Tindersticks :: The Waiting Room

Hey, we could put on our shoes / we can celebrate when our hearts break and go laughing to that noose…”

That line, from “Slippin’ Shoes” off Tindersticks’ 2012 LP Something Rain, reads as something of a thesis statement for the Nottingham band, now 25 years into its career and sounding fresh, vibrant and brilliant as ever. That record and their latest, the recently released The Waiting Room, find the band at a creative peak — flourishing the melancholy and maudlin with beautiful visions of light and streaks of orchestral jazz. Stuart Staples is a master vocalist, employing his voice to convey the dramatic, the sentimental and the sullen. His poetry is draped in a swirl of organs, strings, horns, glockenspiels - a noir landscape for his observations on mystery, nostalgia, regret, beauty and hope.

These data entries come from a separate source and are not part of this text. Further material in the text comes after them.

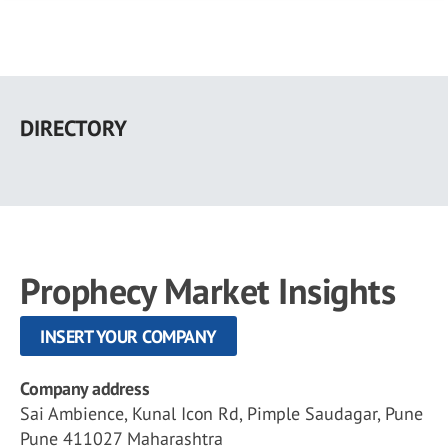
Skip
to
DIRECTORY
main
content
Prophecy Market Insights
INSERT YOUR COMPANY
Company address
Sai Ambience, Kunal Icon Rd, Pimple Saudagar, Pune
Pune 411027 Maharashtra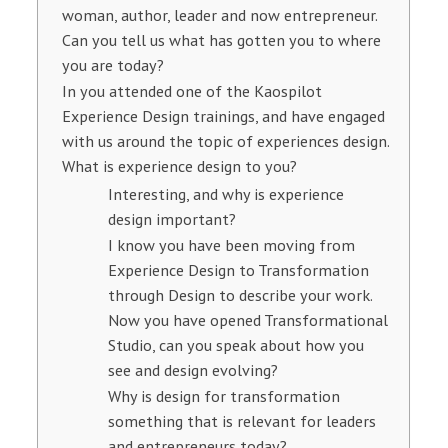
woman, author, leader and now entrepreneur.
Can you tell us what has gotten you to where
you are today?
In you attended one of the Kaospilot
Experience Design trainings, and have engaged
with us around the topic of experiences design.
What is experience design to you?
Interesting, and why is experience
design important?
I know you have been moving from
Experience Design to Transformation
through Design to describe your work.
Now you have opened Transformational
Studio, can you speak about how you
see and design evolving?
Why is design for transformation
something that is relevant for leaders
and entrepreneurs today?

The Waiting Room begins with the plaintive instrumental “Follow Me,” led by a chromatic harmonica (shades of John Barry’s Midnight Cowboy theme are immediately conjured), with tribal drumming and shimmering strings quietly playing underneath. We first hear Staples on “Last Chance Man.” His gloomy, entrancing vocals dimming the lights alongside a mournful organ. “I found love / before I could identify it / I found grace / before I could be mystified it,” he sings, a late realization at a love that enlightened him. As the percussion and saxophones start to ascend, Staples approaches a second chance. The horns sounds like a new lease on life as Staples promises to do it right this time, his cadence picking up speed. He’s feeling it all this time; this is where he thrives: the last chance.